Mr Tilley said he had co-operated fully with the audit but wanted to protect his family's privacy, so some documents, including bank statements and energy bills, were redacted.
"I have absolutely nothing to hide," Mr Tilley said.
"I will defend my family's right to privacy."
Mr Tilley lists a principal residence in Wodonga on the MPs' register of interests and rents a property on Spring Street close to Victoria’s Parliament House.
His failure to hand over relevant documentation left auditors "unable to conclude on whether the information exists to support the Member's Home Base nomination as Principal Place of Residence".
Mr Tilley, said he provided the audit committee with a record of the commercial flights he regularly takes between Wodonga and Melbourne.
The audit, by accountants PricewaterhouseCoopers, called for tough new laws giving the lower house speaker and upper house president powers to "enforce" the rules and "compel" members to refund overpayments.

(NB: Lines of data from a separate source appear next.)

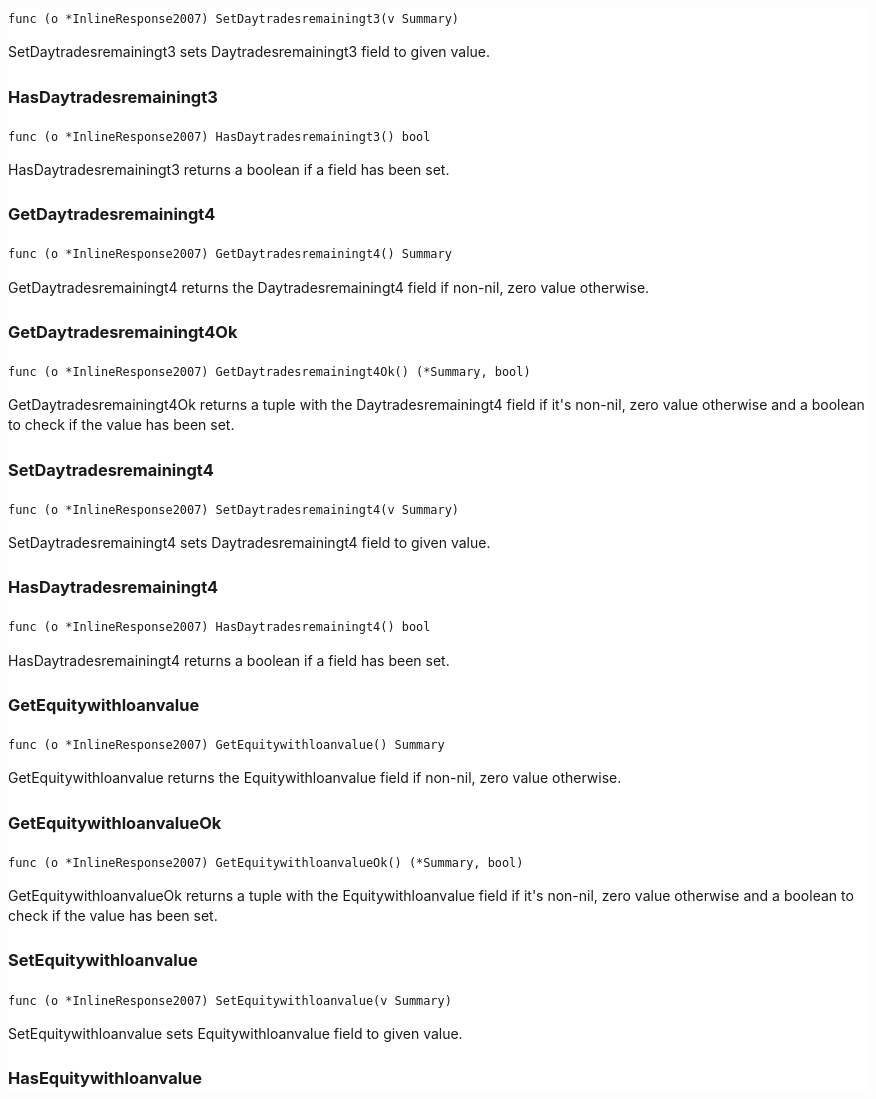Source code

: `func (o *InlineResponse2007) SetDaytradesremainingt3(v Summary)`

SetDaytradesremainingt3 sets Daytradesremainingt3 field to given value.

### HasDaytradesremainingt3

`func (o *InlineResponse2007) HasDaytradesremainingt3() bool`

HasDaytradesremainingt3 returns a boolean if a field has been set.

### GetDaytradesremainingt4

`func (o *InlineResponse2007) GetDaytradesremainingt4() Summary`

GetDaytradesremainingt4 returns the Daytradesremainingt4 field if non-nil, zero value otherwise.

### GetDaytradesremainingt4Ok

`func (o *InlineResponse2007) GetDaytradesremainingt4Ok() (*Summary, bool)`

GetDaytradesremainingt4Ok returns a tuple with the Daytradesremainingt4 field if it's non-nil, zero value otherwise
and a boolean to check if the value has been set.

### SetDaytradesremainingt4

`func (o *InlineResponse2007) SetDaytradesremainingt4(v Summary)`

SetDaytradesremainingt4 sets Daytradesremainingt4 field to given value.

### HasDaytradesremainingt4

`func (o *InlineResponse2007) HasDaytradesremainingt4() bool`

HasDaytradesremainingt4 returns a boolean if a field has been set.

### GetEquitywithloanvalue

`func (o *InlineResponse2007) GetEquitywithloanvalue() Summary`

GetEquitywithloanvalue returns the Equitywithloanvalue field if non-nil, zero value otherwise.

### GetEquitywithloanvalueOk

`func (o *InlineResponse2007) GetEquitywithloanvalueOk() (*Summary, bool)`

GetEquitywithloanvalueOk returns a tuple with the Equitywithloanvalue field if it's non-nil, zero value otherwise
and a boolean to check if the value has been set.

### SetEquitywithloanvalue

`func (o *InlineResponse2007) SetEquitywithloanvalue(v Summary)`

SetEquitywithloanvalue sets Equitywithloanvalue field to given value.

### HasEquitywithloanvalue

It follows revelations Mr Languiller and Mr Nardella moved their main residences to the Bellarine Peninsula, away from Melbourne, and claimed thousands of dollars in entitlements designed for country MPs.
Mr Nardella has declined to repay the nearly $175,000 he has claimed, while Mr Languiller agreed to repay nearly $40,000.
Special Minister of State Gavin Jennings said Labor would consider the recommendations from the audit as it worked to reform entitlements and announcements would be made soon.
The auditors have previously found that Mr Nardella was living in a caravan in Ocean Grove owned by a family member to whom he paid just $200 a fortnight.